Cost-coupled: classification via Logistic Regression

For the cost-coupled set-up, we consider a classification scenario [NedOz09]. In this example, a linear model is trained by minimizing the so-called logistic loss functions. The complete code of this example is given at the end of this page.

Problem formulation

Suppose there are \(N\) agents, where each agent \(i\) is equipped with \(m_i\) points \(p_{i,1}, \ldots, p_{i,m_i} \in \mathbb{R}^d\) (which represent training samples in a \(d\)-dimensional feature space).
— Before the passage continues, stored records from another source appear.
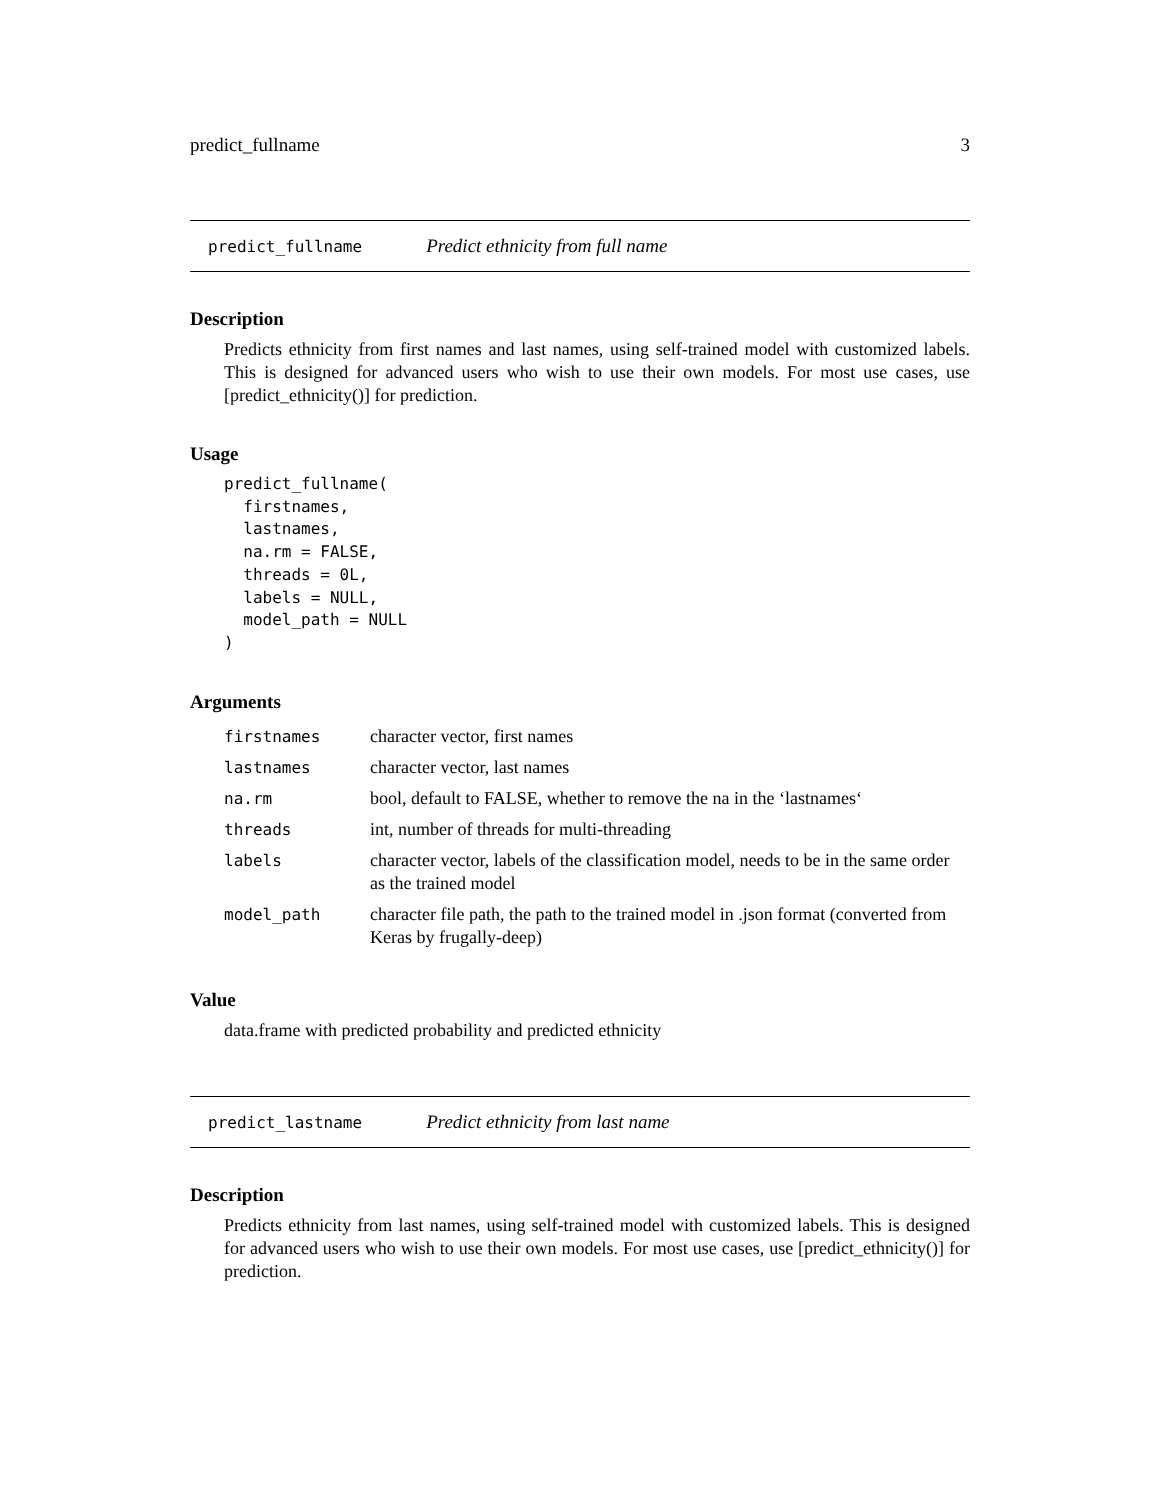predict_fullname 3
predict_fullname Predict ethnicity from full name
Description
Predicts ethnicity from first names and last names, using self-trained model with customized labels. This is designed for advanced users who wish to use their own models. For most use cases, use [predict_ethnicity()] for prediction.
Usage
predict_fullname(
  firstnames,
  lastnames,
  na.rm = FALSE,
  threads = 0L,
  labels = NULL,
  model_path = NULL
)
Arguments
| firstnames | character vector, first names |
| lastnames | character vector, last names |
| na.rm | bool, default to FALSE, whether to remove the na in the ‘lastnames‘ |
| threads | int, number of threads for multi-threading |
| labels | character vector, labels of the classification model, needs to be in the same order as the trained model |
| model_path | character file path, the path to the trained model in .json format (converted from Keras by frugally-deep) |
Value
data.frame with predicted probability and predicted ethnicity
predict_lastname Predict ethnicity from last name
Description
Predicts ethnicity from last names, using self-trained model with customized labels. This is designed for advanced users who wish to use their own models. For most use cases, use [predict_ethnicity()] for prediction.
Moreover, suppose the points are associated to binary labels, that is, each point \(p_{i,j}\) is labeled with \(\ell_{i,j} \in \{-1,1\}\), for all \(j \in \{1, \ldots, m_i\}\) and \(i \in \{1, \ldots, N\}\). The problem consists of building a linear classification model from the training samples by maximizing the a-posteriori probability of each class. In particular, we look for a separating hyperplane of the form \(\{ z \in \mathbb{R}^d \mid w^\top z + b = 0 \}\), whose parameters \(w\) and \(b\) can be determined by solving the convex optimization problem

\[\min_{w, b} \: \sum_{i=1}^N \: \sum_{j=1}^{m_i} \log \left[ 1 + e^{ -(w^\top p_{i,j} + b) \ell_{i,j} } \right] + \frac{C}{2} \|w\|^2,\]

where \(C > 0\) is a parameter affecting regularization. Notice that the problem is cost coupled (refer to the general formulation), with each local cost function \(f_i\) given by

\[f_i(w, b) = \sum_{j=1}^{m_i} \log \left[ 1 + e^{ -(w^\top p_{i,j} + b) \ell_{i,j} } \right] + \frac{C}{2N} \|w\|^2, \hspace{1cm} i \in \{1, \ldots, N\}.\]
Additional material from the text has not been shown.